하지만 environment내에 sufficient noise가 있지 않는한, policy의 determinacy로 인해서, 충분한 exploration이 이뤄지는 것을 보장하기가 매우 어렵다. 그래서 policy에 noise를 더하거나,(역설적이게도 이렇게 noise를 더하면 policy가 nondeterministic하게 된다..) 아니면 샘플을 모아서 다른 stochastic behaior policy를 수행하게 함으로써 off-policy처럼 학습하게 하는 방법을 취할 수 있다.

off-policy approach라는 건 training trajectory가 stochastic policy $ \beta(a|s) $에 의해서 생성되고, 이로 인해 state distribution이 discounted state density $ \rho^{\beta} $ 를 따르게 되는 것이다.

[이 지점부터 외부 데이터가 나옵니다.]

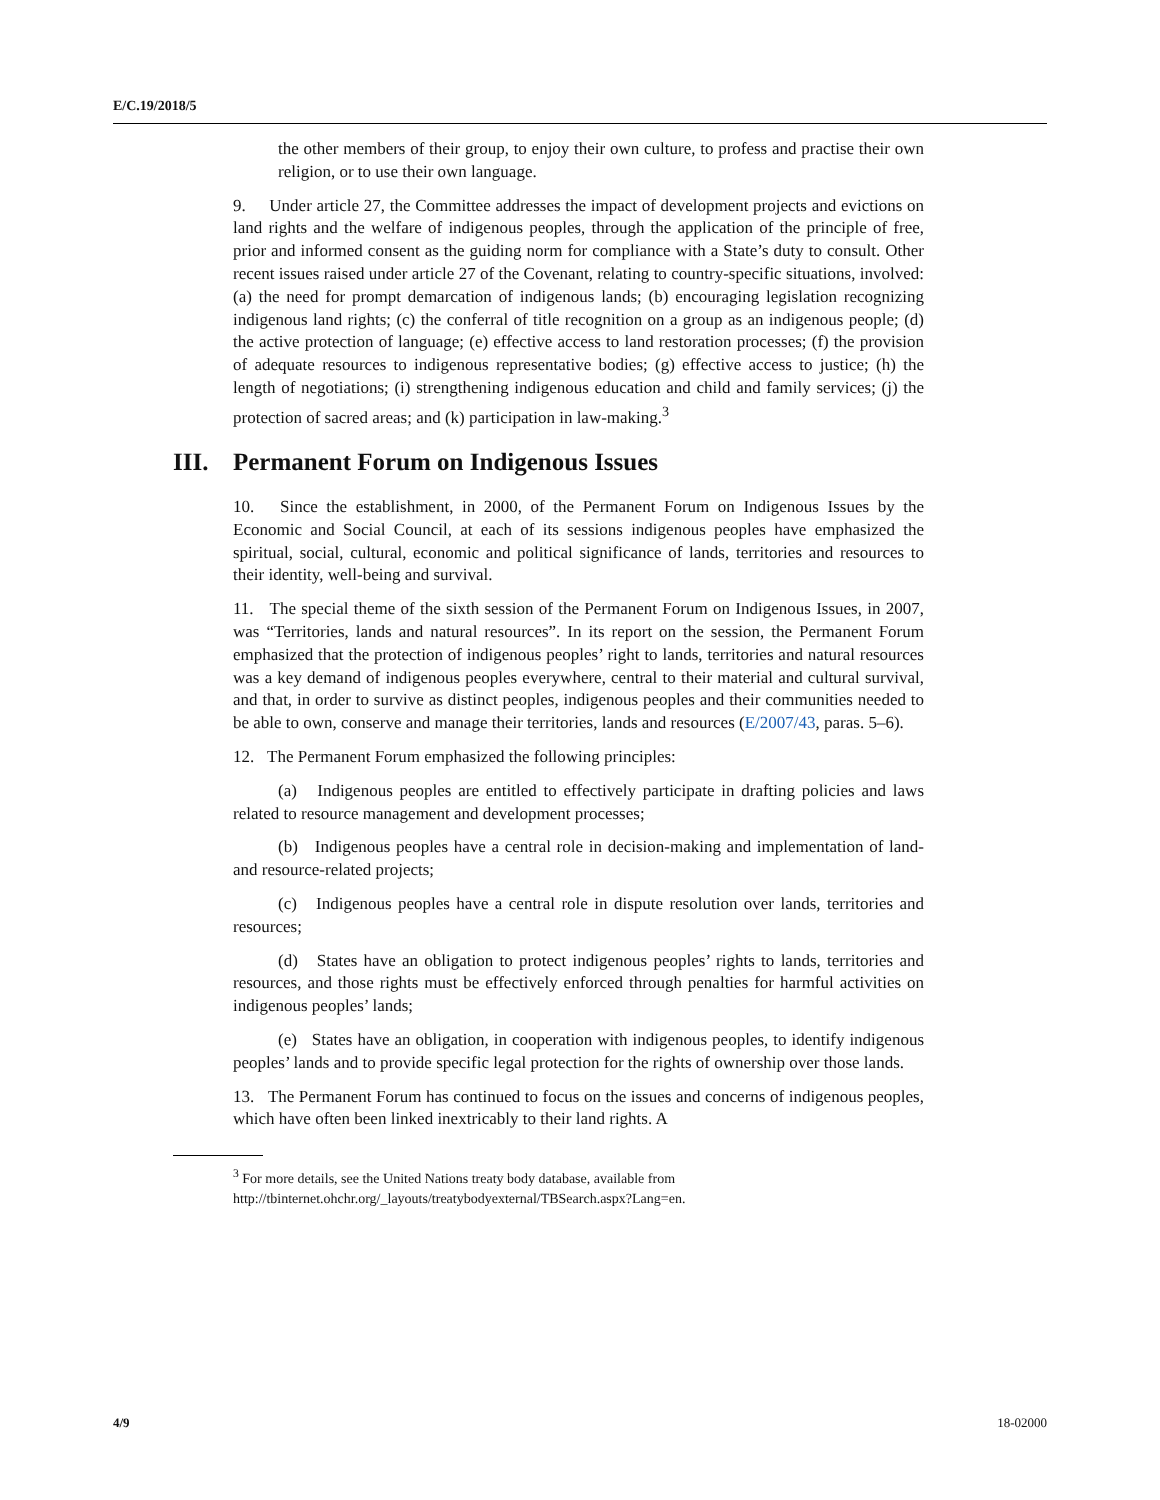E/C.19/2018/5
the other members of their group, to enjoy their own culture, to profess and practise their own religion, or to use their own language.
9. Under article 27, the Committee addresses the impact of development projects and evictions on land rights and the welfare of indigenous peoples, through the application of the principle of free, prior and informed consent as the guiding norm for compliance with a State’s duty to consult. Other recent issues raised under article 27 of the Covenant, relating to country-specific situations, involved: (a) the need for prompt demarcation of indigenous lands; (b) encouraging legislation recognizing indigenous land rights; (c) the conferral of title recognition on a group as an indigenous people; (d) the active protection of language; (e) effective access to land restoration processes; (f) the provision of adequate resources to indigenous representative bodies; (g) effective access to justice; (h) the length of negotiations; (i) strengthening indigenous education and child and family services; (j) the protection of sacred areas; and (k) participation in law-making.<sup>3</sup>
III. Permanent Forum on Indigenous Issues
10. Since the establishment, in 2000, of the Permanent Forum on Indigenous Issues by the Economic and Social Council, at each of its sessions indigenous peoples have emphasized the spiritual, social, cultural, economic and political significance of lands, territories and resources to their identity, well-being and survival.
11. The special theme of the sixth session of the Permanent Forum on Indigenous Issues, in 2007, was “Territories, lands and natural resources”. In its report on the session, the Permanent Forum emphasized that the protection of indigenous peoples’ right to lands, territories and natural resources was a key demand of indigenous peoples everywhere, central to their material and cultural survival, and that, in order to survive as distinct peoples, indigenous peoples and their communities needed to be able to own, conserve and manage their territories, lands and resources (E/2007/43, paras. 5–6).
12. The Permanent Forum emphasized the following principles:
(a) Indigenous peoples are entitled to effectively participate in drafting policies and laws related to resource management and development processes;
(b) Indigenous peoples have a central role in decision-making and implementation of land- and resource-related projects;
(c) Indigenous peoples have a central role in dispute resolution over lands, territories and resources;
(d) States have an obligation to protect indigenous peoples’ rights to lands, territories and resources, and those rights must be effectively enforced through penalties for harmful activities on indigenous peoples’ lands;
(e) States have an obligation, in cooperation with indigenous peoples, to identify indigenous peoples’ lands and to provide specific legal protection for the rights of ownership over those lands.
13. The Permanent Forum has continued to focus on the issues and concerns of indigenous peoples, which have often been linked inextricably to their land rights. A
<sup>3</sup> For more details, see the United Nations treaty body database, available from
http://tbinternet.ohchr.org/_layouts/treatybodyexternal/TBSearch.aspx?Lang=en.
4/9 18-02000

$$ \begin{align} J_{\beta}(\theta) &= \int_{s} \rho^{\beta} Q^{\mu} (s, \mu_{\theta}(s))ds \\
\nabla_{\theta}J_{\beta}(\theta) &= E_{s \sim \rho^{\beta}} [ \nabla_{a} Q^{\mu} (s, a) \nabla_{\theta} \mu_{\theta}(s)|_{a = \mu_{\theta}(s)}] \end{align} $$

여기서 policy가 deterministic하기 때문에, 주어진 state $s$에 대한 estimated reward를 구할 때, $ \sum_{a} \pi(a|s) Q^{\pi}(s,a) $를 구할 필요 없이, $ Q^{\mu}(s, \mu_{\theta}(s)) $ 만 알면 된다. 이렇게 stochastic policy에 대해서 off-policy 기법을 적용할 때, behavior와 target policy간의 오차를 보정해주기 위해서 importance sampling을 사용하곤 하는데, 이 부분에 대해서는 위(off-policy policy gradient)에서 설명했다. 하지만 deterministic policy gradient가 action에 대한 integral을 제거해주기 때문에, importance sampling 사용을 피할 수 있다.

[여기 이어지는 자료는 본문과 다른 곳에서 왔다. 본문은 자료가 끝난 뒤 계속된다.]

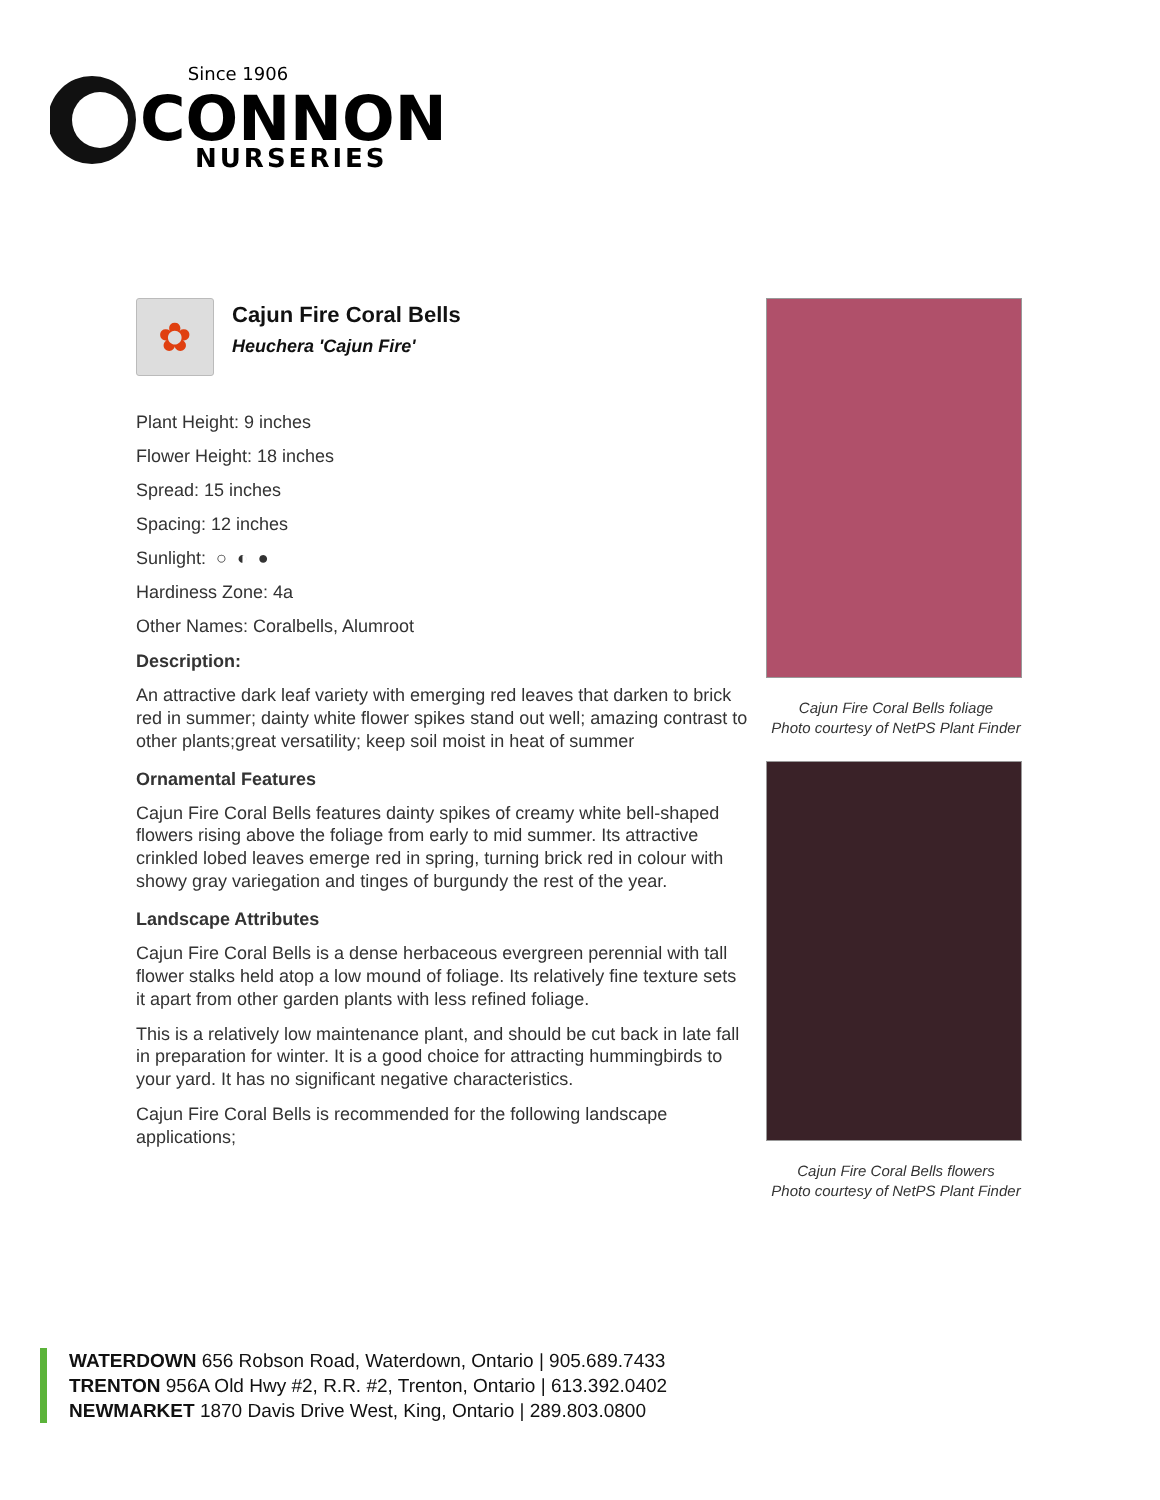Since 1906
CONNON
NURSERIES
✿
Cajun Fire Coral Bells
Heuchera 'Cajun Fire'
Plant Height: 9 inches
Flower Height: 18 inches
Spread: 15 inches
Spacing: 12 inches
Sunlight: ○ ◐ ●
Hardiness Zone: 4a
Other Names: Coralbells, Alumroot
Description:
An attractive dark leaf variety with emerging red leaves that darken to brick red in summer; dainty white flower spikes stand out well; amazing contrast to other plants;great versatility; keep soil moist in heat of summer
Ornamental Features
Cajun Fire Coral Bells features dainty spikes of creamy white bell-shaped flowers rising above the foliage from early to mid summer. Its attractive crinkled lobed leaves emerge red in spring, turning brick red in colour with showy gray variegation and tinges of burgundy the rest of the year.
Landscape Attributes
Cajun Fire Coral Bells is a dense herbaceous evergreen perennial with tall flower stalks held atop a low mound of foliage. Its relatively fine texture sets it apart from other garden plants with less refined foliage.
This is a relatively low maintenance plant, and should be cut back in late fall in preparation for winter. It is a good choice for attracting hummingbirds to your yard. It has no significant negative characteristics.
Cajun Fire Coral Bells is recommended for the following landscape applications;
Cajun Fire Coral Bells foliage
Photo courtesy of NetPS Plant Finder
Cajun Fire Coral Bells flowers
Photo courtesy of NetPS Plant Finder
WATERDOWN 656 Robson Road, Waterdown, Ontario | 905.689.7433
TRENTON 956A Old Hwy #2, R.R. #2, Trenton, Ontario | 613.392.0402
NEWMARKET 1870 Davis Drive West, King, Ontario | 289.803.0800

DDPG (Deep Deterministic Policy Gradient)

[ 논문 | 코드 ]

Deep Deterministic Policy Gradient를 줄인, DDPG(Lillicrap et al, 2015)는 DPG에 DQN을 결합시킨 model-free off-policy actor-critic algorithm이다. DQN (Deep Q-Network)에 대해서 다시 다뤄보자면, experience replay과 frozen target network를 통해서 Q-function에 대한 학습을 안정화시킨 효과를 나타낸다. 원래의 DQN은 discrete space상에서 동작하지만, DDPG는 actor-critic framework를 활용하여 deterministic policy를 학습하면서, 효과를 continuous space까지로 확장시켰다.

좀 더 나은 exploration을 하기 위해서, exploration policy $ \mu' $는 noise $N$을 추가함으로써 만들 수 있다.

$$ \mu'(s) = \mu_{\theta}(s) + N $$

추가로 DDPG는 ("conservation policy iteration"이라 부르는) soft update를 actor network 과 critic network의 parameter에 각각 적용한다. ( $\tau \ll 1 $, $ \theta' \to \tau\theta + (1-\tau) \theta' $ ) 이 방법을 사용하면, target network이 천천히 변화가 강제로 발생하는데, 이 부분은 DQN에서 target network를 특정 period 동안 frozen 시키는 것과 다른 부분이다.

논문에서 유념히 볼 부분 중 하나는 robotics에서 활용되는 부분인데, low dimensional features에 대한 서로 다른 physical unit을 normalize 시키는 부분이다. 예를 들어 특정 모델이 policy를 학습하는데 있어 robot의 position과 velocity를 입력으로 받게끔 설계되어 있다. 이런 물리적 특정은 자연적으로 각기 다를 것이고, 같은 type 자체도 수많은 로봇내에서 그 특성이 다르기 때문에 학습이 어려울 것이다. 이때 Batch normalization을 사용해서, 샘플들을 하나의 minibatch에 넣고 모든 dimension에 대해서 normalize 시킴으로써 해결할 수 있다.

DDPG Algorithm (출처 : Lillicrap et al, 2015)

D4PG (Distributed Distributional DDPG)

[ 논문 | 코드 ]

Distributed Distributional DDPG (D4PG) 는 DDPG에 distributional 개념이 반영되도록 몇가지 개선점이 적용되었다.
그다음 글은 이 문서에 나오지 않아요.